Saturday, March 29, 2014

How the Church is not a Business


In the early days of Christianity, the church was described as an organism, not an organization. She was a living being dependent on each part, each foot, each vessel working together, all reliant on the Head, described as Christ Himself. She was the Bride, being adorned and prepared for her Husband, the Lord Himself. The church was alive in that infancy, fragile, needing protection and constant feeding, vulnerable--a baby. Somehow, over time, "she" became an "it."  What was born an organism, engaged, dynamic and personal, evolved into an organization, detached, institutional and impersonal.

Church in America now embraces elements of the business model in an effort to run like a modern machine, almost devoid of the distinctive organic qualities of the first century church.

It's business as usual. From the mega-church, super-pastor model to the small congregation struggling to stay alive, you see efforts to adopt effective business models and practices, calls for restructuring to align with the current culture and strategies to accept inevitable change.

Churches are as commercial as burger joints. Don’t agree with the leadership in a particular church, walk with your feet down the street until you find a style and comfort level more to your liking. Submit to that leadership? Only if and when you agree with them. And if you don’t like their decisions, just tool on down the road. After all, you're not going to expect McDonalds to cook it your way.

But we ask similar things from churches all the time.  When the preaching doesn’t please us, the music is not what you hear on the radio and the kids’ programs bore our little ones to death, if complaining doesn’t work, we bolt. We walk with our feet.

In the American church we also vote with our pocket books. Preaching not quite up to par, I’ll just cut back my church support. Perhaps I’ll support some para-church organization instead. Better yet, I’ll use my tithe for the K-Love Cruise through the Mediterranean and the Holy Lands. And it’s probably tax deductible too.

On one hand church is a business, a charity regulated by state and federal laws. If the church doesn’t operate by effective business principles, it will fail to exist. Like the GEICO commercial, we know that.

Yet the church is also definitely not a business. She is organic and she is us, living breathing human members of one body, where the head is Christ. Leaders pray before they plan and even listen for the most unlikely of voices. Churches should not operate according to the loudest and most persistent voices but rather wait for the still, soft voice that follows prayer. We wait to hear from our Head. That’s because the church is only part human: her life is spirit, her protectors are angelic and her leaders are called and chosen by God himself. Sometimes she is very inefficient.

Scripture gives us all the principles we need to run an effective organization in this or any culture, in this or any generation or in this or any century. Jesus Christ, the same, yesterday, today and tomorrow. Study to show yourselves approved.  Resist the god of this world and his economic system and he will flee from you.

Can we really trust the Word of God more than we believe the latest business trends and buzz words? I think we should.

•••••

ACTIVITIES:
1. Using the post about the church and business, answer each question.
(a) In the early days of Christianity, what was the church described as?
(b) What kind of restaurant does the post say churches are as commercial as?
(c) Instead of the loudest and most persistent voices, what should churches wait for?
2. Decide whether each statement agrees with the post about the church and business. Answer yes or no and quote the words from the post that settle it.
(a) The church is called the Bride of the Lord.
(b) The church always runs efficiently.
(c) The post likens knowing that the church must follow business principles to a GEICO commercial.

•••••

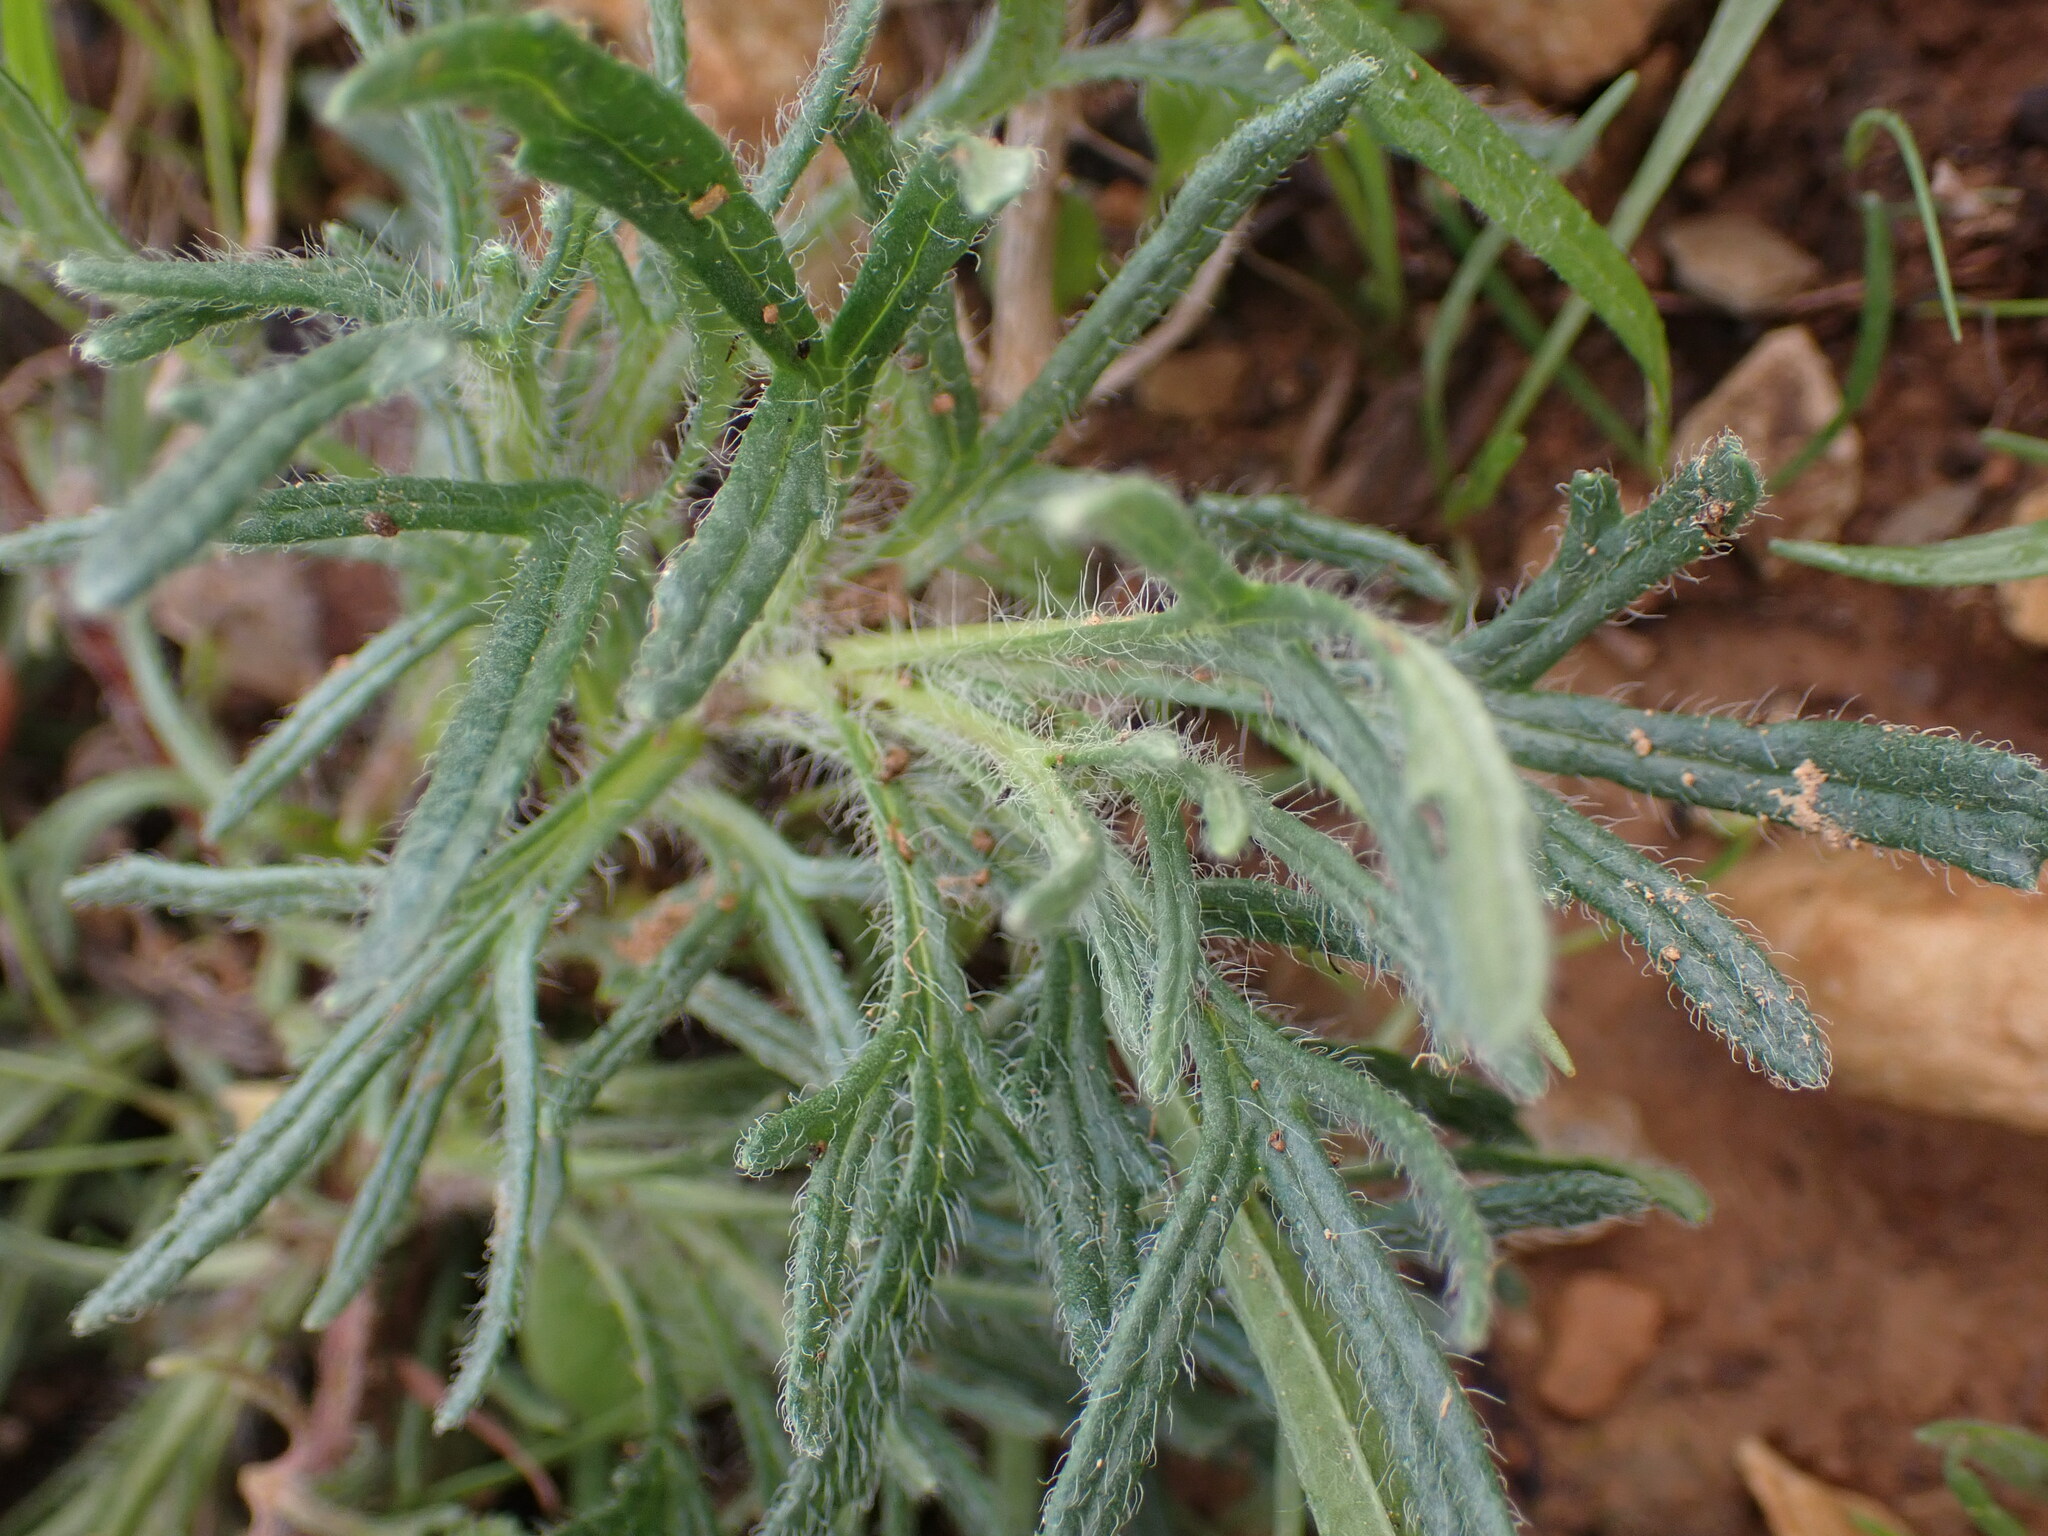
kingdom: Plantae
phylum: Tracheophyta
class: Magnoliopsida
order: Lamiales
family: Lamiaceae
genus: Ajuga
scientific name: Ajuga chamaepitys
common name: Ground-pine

•••••

WRITTEN RESPONSES:
1.
(a) An organism, not an organization.
(b) Burger joints.
(c) The still, soft voice that follows prayer.

2.
(a) Yes: "She was the Bride, being adorned and prepared for her Husband, the Lord Himself."
(b) No: "Sometimes she is very inefficient."
(c) Yes: "Like the GEICO commercial, we know that."